The Kubernetes API Definition provides structured endpoints for managing clusters, enabling programmatic control of containerized applications.

Kubernetes API Definition is the precise characterization of the Kubernetes API as a versioned, resource-oriented HTTP interface exposed by the API server, through which every representation of cluster state, and every change to that state, is read from or written to, forming the single authoritative interface for interacting with a cluster.


Defining the API by Its Contract

A REST-Style Resource Model

The Kubernetes API is defined by a consistent contract: every entity it manages is represented as a resource with a defined schema, identified by a URL path, and manipulated using standard HTTP verbs such as GET, POST, PUT, PATCH, and DELETE, rather than through operation-specific endpoints.
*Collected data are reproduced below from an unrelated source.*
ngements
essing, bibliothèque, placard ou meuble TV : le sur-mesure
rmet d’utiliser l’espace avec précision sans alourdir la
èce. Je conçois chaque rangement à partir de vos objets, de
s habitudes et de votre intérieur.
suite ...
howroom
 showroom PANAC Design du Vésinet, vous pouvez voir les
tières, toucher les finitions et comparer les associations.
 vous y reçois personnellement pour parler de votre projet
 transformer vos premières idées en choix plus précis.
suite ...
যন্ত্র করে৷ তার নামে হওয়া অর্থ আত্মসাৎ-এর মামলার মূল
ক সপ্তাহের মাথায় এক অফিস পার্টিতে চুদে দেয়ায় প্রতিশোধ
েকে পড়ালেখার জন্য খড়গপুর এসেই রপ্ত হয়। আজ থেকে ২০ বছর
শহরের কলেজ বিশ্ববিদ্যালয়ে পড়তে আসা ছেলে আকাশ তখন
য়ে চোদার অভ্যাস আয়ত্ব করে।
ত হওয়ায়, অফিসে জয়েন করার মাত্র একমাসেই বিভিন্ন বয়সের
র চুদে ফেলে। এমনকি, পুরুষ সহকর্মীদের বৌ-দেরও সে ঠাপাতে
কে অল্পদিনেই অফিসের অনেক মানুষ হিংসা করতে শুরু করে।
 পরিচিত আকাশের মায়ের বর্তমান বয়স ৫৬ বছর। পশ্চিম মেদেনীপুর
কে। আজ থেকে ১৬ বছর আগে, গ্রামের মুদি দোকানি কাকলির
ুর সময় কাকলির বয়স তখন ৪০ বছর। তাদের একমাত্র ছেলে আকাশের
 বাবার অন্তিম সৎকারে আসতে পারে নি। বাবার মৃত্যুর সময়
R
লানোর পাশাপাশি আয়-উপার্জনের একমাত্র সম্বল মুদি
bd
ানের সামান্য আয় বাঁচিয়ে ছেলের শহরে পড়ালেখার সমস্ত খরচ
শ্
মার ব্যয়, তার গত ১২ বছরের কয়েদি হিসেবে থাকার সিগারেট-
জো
One Interface for All Clients

Every client of a Kubernetes cluster, whether a command-line tool, a controller, or a custom application, interacts with the cluster exclusively through this same API surface, meaning there is no separate, privileged interface available only to internal components.

API = { resources } × { verbs }

What Constitutes an API Resource

Schema and Identity

An API resource is defined by its apiVersion and kind, which together identify its schema, and by metadata that includes a unique name within its scope, ensuring that every object the API manages can be unambiguously addressed.
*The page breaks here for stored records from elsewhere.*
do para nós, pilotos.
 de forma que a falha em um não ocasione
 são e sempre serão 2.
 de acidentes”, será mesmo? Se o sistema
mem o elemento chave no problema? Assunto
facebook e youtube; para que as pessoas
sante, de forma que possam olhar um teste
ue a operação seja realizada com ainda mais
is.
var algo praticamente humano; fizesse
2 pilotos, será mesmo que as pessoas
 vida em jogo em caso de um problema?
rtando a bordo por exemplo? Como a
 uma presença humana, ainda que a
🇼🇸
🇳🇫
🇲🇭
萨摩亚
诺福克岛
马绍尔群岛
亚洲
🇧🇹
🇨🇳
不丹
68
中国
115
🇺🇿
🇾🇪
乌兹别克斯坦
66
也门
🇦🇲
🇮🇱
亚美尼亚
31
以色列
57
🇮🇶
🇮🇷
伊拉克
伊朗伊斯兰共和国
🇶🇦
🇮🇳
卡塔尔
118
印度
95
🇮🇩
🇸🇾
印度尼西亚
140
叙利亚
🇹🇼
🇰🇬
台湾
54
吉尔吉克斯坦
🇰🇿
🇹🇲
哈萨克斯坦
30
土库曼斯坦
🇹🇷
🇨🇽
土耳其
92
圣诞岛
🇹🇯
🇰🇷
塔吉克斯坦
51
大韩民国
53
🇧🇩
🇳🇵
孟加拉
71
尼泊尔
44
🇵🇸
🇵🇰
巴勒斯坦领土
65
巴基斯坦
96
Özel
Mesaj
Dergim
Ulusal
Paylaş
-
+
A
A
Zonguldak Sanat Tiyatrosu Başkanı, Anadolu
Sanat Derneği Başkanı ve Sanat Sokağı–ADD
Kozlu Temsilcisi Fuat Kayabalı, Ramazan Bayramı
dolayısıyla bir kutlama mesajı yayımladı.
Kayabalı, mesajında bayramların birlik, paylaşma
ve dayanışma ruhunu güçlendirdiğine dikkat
Spec and Status as Defining Fields

The API's resource model is further defined by the convention of separating a spec field, representing desired state supplied by clients, from a status field, representing observed state reported by controllers, a distinction that holds across nearly every resource type in the system.


Versioning as Part of the Definition

Stability Guarantees Tied to Version

The API is explicitly defined with a versioning scheme, distinguishing alpha, beta, and stable versions, each carrying different guarantees about whether its schema may change in incompatible ways in future releases.
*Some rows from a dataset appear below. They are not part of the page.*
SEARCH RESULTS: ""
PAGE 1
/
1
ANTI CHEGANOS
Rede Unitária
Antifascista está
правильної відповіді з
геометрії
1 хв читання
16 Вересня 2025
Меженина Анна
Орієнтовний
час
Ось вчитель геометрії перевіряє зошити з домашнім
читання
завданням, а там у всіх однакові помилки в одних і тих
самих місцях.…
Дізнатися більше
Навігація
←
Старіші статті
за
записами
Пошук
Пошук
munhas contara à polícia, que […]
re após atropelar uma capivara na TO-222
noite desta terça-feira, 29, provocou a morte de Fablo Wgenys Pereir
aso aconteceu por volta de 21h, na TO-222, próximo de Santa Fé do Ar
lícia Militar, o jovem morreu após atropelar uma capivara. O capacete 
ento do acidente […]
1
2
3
Multiple Versions Coexisting

A single resource type may be available simultaneously under multiple API versions during a transition period, with the API server responsible for converting between them, which is part of what allows the API to evolve without breaking existing clients immediately.


Boundaries of the API Definition

The API Server as the Sole Implementer

While many components read from and act on data exposed through the API, only the API server implements the API itself, meaning direct manipulation of the underlying data store, bypassing the API server, falls outside the scope of the API and is explicitly unsupported.

Extension Without Redefinition

Custom Resource Definitions and the aggregation layer extend the set of resources available through the API without altering the fundamental contract of the API itself; new resource types still follow the same versioning, schema, and verb conventions as built-in ones.